The movie begins with a montage of Louise and her daughter, from babyhood to her death as a teenager. Throughout the movie, we get more flashes from this period of Louise’s life. This beginning establishes her as a loving mother, and the next scenes establish her language expert credentials by showing her in front of her college classroom and in her book-lined office. We meet her physicist counterpart, Ian, in the helicopter that takes them to Montana where one of twelve alien ships has landed. We know how to think about him because we’ve all seen Jeff Goldblum in Jurassic Park.
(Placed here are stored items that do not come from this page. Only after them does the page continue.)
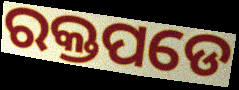
ରକ୍ତପଡେ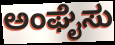
ಅಂಘೈಸು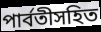
পার্বতীসহিতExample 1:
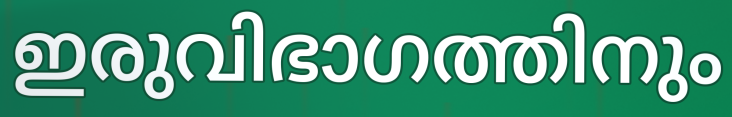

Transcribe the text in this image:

ഇരുവിഭാഗത്തിനും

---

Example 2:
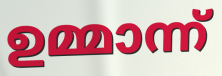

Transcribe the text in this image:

ഉമ്മാന്ന്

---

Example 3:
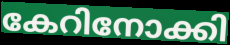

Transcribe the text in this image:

കേറിനോക്കി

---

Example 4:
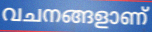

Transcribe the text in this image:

വചനങ്ങളാണ്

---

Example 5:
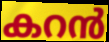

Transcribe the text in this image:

കറൻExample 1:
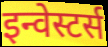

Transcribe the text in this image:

इन्वेस्टर्स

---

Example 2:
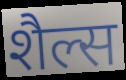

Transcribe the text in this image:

शैल्स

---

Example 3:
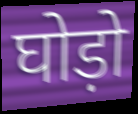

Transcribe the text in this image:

घोड़ो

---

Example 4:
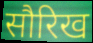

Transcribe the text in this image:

सौरिख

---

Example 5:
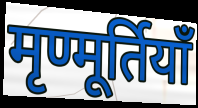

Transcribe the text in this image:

मृण्मूर्तियाँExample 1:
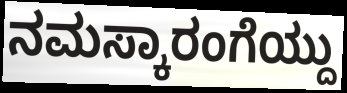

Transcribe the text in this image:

ನಮಸ್ಕಾರಂಗೆಯ್ದು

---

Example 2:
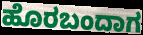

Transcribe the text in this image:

ಹೊರಬಂದಾಗ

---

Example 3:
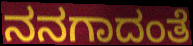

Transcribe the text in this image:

ನನಗಾದಂತೆ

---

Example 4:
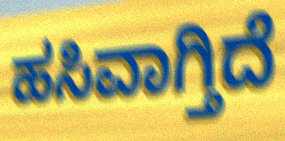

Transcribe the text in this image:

ಹಸಿವಾಗ್ತಿದೆ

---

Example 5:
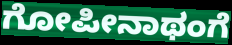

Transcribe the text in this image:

ಗೋಪೀನಾಥಂಗೆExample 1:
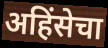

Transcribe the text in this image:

अहिंसेचा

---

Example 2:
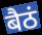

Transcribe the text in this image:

बैठं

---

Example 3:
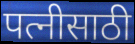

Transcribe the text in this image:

पत्नीसाठी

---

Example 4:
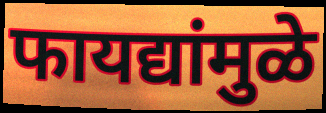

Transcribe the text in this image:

फायद्यांमुळे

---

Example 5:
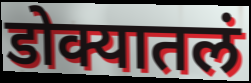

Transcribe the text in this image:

डोक्यातलं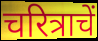
चरित्राचें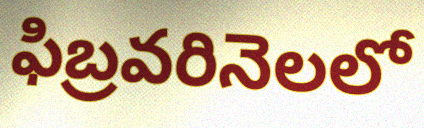
ఫిబ్రవరినెలలో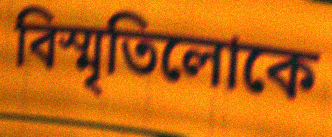
বিস্মৃতিলোকেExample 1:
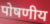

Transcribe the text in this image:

पोषणीय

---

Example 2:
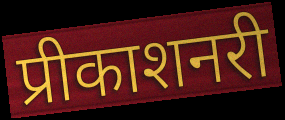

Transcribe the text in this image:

प्रीकाशनरी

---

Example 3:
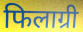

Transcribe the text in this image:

फिलाग्री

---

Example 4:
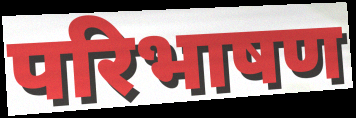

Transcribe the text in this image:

परिभाषण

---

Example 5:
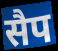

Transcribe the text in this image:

सैप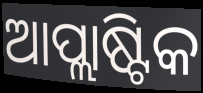
ଆପ୍ଲାଷ୍ଟିକ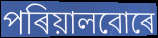
পৰিয়ালবোৰে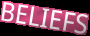
BELIEFS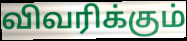
விவரிக்கும்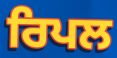
ਰਿਪਲ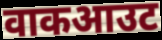
वाकआउट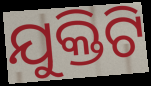
ଯୁକ୍ତିଟି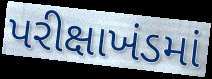
પરીક્ષાખંડમાંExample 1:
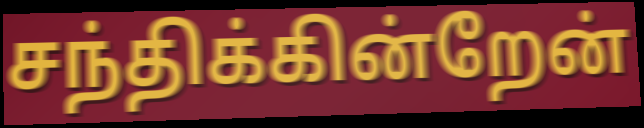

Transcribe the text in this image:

சந்திக்கின்றேன்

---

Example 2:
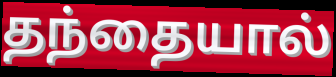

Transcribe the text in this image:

தந்தையால்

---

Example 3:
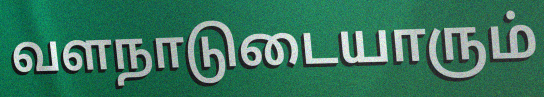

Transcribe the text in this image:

வளநாடுடையாரும்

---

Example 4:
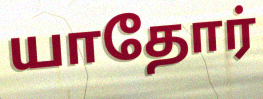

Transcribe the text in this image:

யாதோர்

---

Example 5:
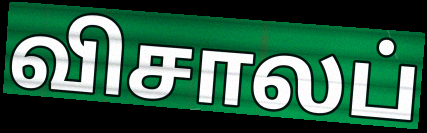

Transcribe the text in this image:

விசாலப்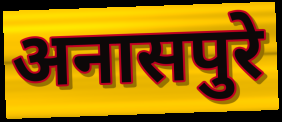
अनासपुरे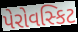
પેરોવસ્કિટ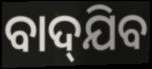
ବାଦ୍‌ଯିବ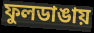
ফুলডাঙায়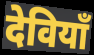
देवियाँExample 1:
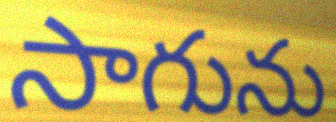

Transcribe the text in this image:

సాగును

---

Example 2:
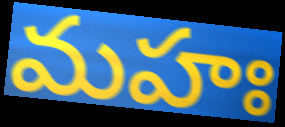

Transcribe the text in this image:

మహః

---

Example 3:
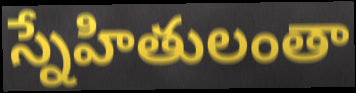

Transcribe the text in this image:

స్నేహితులంతా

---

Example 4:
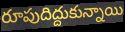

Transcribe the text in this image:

రూపుదిద్దుకున్నాయి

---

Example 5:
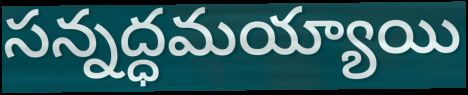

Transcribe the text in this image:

సన్నద్ధమయ్యాయిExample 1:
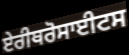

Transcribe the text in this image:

ਏਰੀਥਰੋਸਾਈਟਸ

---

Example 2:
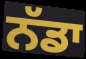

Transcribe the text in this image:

ਨੱਡਾ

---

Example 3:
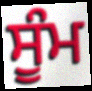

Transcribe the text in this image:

ਸੂੰਮ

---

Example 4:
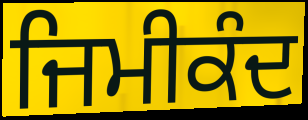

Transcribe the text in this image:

ਜਿਮੀਕੰਦ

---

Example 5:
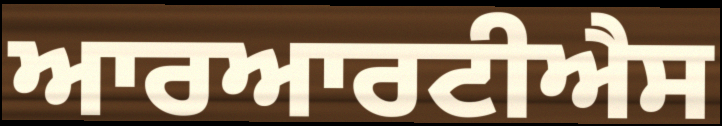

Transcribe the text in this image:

ਆਰਆਰਟੀਐਸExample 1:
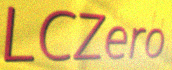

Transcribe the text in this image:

LCZero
It’s not such a character driven movie as, say, Moonlight or Fences. The plot is what’s important here. We have mysterious alien ships and spend the whole movie learning what they’re doing here, and the human interest story of Louise and her daughter turns out to be an important way the main plot is disclosed. As it turns out, to the aliens, “there is no time,” meaning not “hurry up, we’re almost out of time” but literally time doesn’t exist as the linear stream we all think we live in. They pass this perception on to Louise, who doesn’t understand it at first – she can’t figure out why she keeps dreaming about this child – but she eventually figures it out, just in time to save the world and the aliens. They’re here because in 3,000 years they are going to need humanity’s help, but humanity needs to learn to work together, hence the twelve scattered ships interacting with twelve different governments. Louise figures it out when she remembers an event 18 months in the future when the Chinese leader tells her that she called him 18 months ago on his private number and told him his wife’s dying words (and gives her the number and the words so it will be possible for her to have called him). The final scene of the movie closes the loop on the first scene; Louise marries the physicist and the little girl will be theirs, and the physicist will leave her when she tells him about the girl’s early death.
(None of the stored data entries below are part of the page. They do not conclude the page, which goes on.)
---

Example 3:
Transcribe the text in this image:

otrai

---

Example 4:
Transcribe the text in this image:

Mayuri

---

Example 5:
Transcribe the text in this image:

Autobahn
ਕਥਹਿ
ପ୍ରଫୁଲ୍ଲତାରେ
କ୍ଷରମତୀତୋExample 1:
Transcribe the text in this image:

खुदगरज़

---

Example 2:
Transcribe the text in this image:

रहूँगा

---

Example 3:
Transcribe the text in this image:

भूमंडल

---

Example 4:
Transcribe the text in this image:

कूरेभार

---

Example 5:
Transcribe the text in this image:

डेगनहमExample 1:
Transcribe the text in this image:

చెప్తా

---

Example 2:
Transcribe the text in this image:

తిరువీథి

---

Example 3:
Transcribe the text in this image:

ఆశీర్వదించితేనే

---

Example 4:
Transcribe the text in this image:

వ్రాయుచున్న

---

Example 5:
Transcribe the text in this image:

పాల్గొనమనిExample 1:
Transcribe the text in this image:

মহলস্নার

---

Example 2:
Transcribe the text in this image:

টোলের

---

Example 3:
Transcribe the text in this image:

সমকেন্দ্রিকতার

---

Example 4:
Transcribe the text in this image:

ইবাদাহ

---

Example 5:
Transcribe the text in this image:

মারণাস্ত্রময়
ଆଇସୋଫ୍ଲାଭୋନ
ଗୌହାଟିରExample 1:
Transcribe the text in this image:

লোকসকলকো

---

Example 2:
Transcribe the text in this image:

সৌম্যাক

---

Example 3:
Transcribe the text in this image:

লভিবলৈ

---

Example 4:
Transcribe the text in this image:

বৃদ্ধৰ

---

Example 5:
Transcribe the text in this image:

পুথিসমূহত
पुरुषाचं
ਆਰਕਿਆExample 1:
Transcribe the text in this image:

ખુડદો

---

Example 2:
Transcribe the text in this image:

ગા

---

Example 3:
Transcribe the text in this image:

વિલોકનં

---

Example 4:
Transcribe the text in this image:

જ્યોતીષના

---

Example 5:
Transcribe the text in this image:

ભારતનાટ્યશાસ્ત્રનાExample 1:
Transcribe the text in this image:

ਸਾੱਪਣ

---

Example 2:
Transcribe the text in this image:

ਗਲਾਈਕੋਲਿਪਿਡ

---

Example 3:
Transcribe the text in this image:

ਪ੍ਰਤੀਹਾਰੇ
Lessons for writers? In order to make the complex plot comprehensible, the components had to be simple enough to follow and recall, like the mother-and-child scenes, and a scene with a guy watching a Rush Limbaugh-like character on tv. Pace the science-y stuff. To show the science of learning to communicate with the aliens, the movie started slow and detailed, then skimmed over the bulk of the work, just showing little snippets to convince us that work was still going on. Keep your eye on the main plot. The parallel plot, where the public is panicking, other governments want to attack the aliens, and our own military people are being pressured for quick results, is mostly conveyed through tv news in the background and interactions between the scientists and the military. It sets the tone of urgency, the ticking time bomb (and there’s literally a ticking time bomb in one scene), but it’s always clear to us that the aliens and the efforts to communicate with them are paramount.
Well, that’s the end of movie watching for us until after the Oscars. I’ll be watching the ceremony this year with more interest than usual, now that I’ve seen these nine films. According to the Internet, the smart money is on La La Land to take the prize. I think Moonlight has a shot, too.
How about you? Have you seen these movies? What did you think of them, and if you’re a writer, what lessons would you take away? Please tell me in the comments.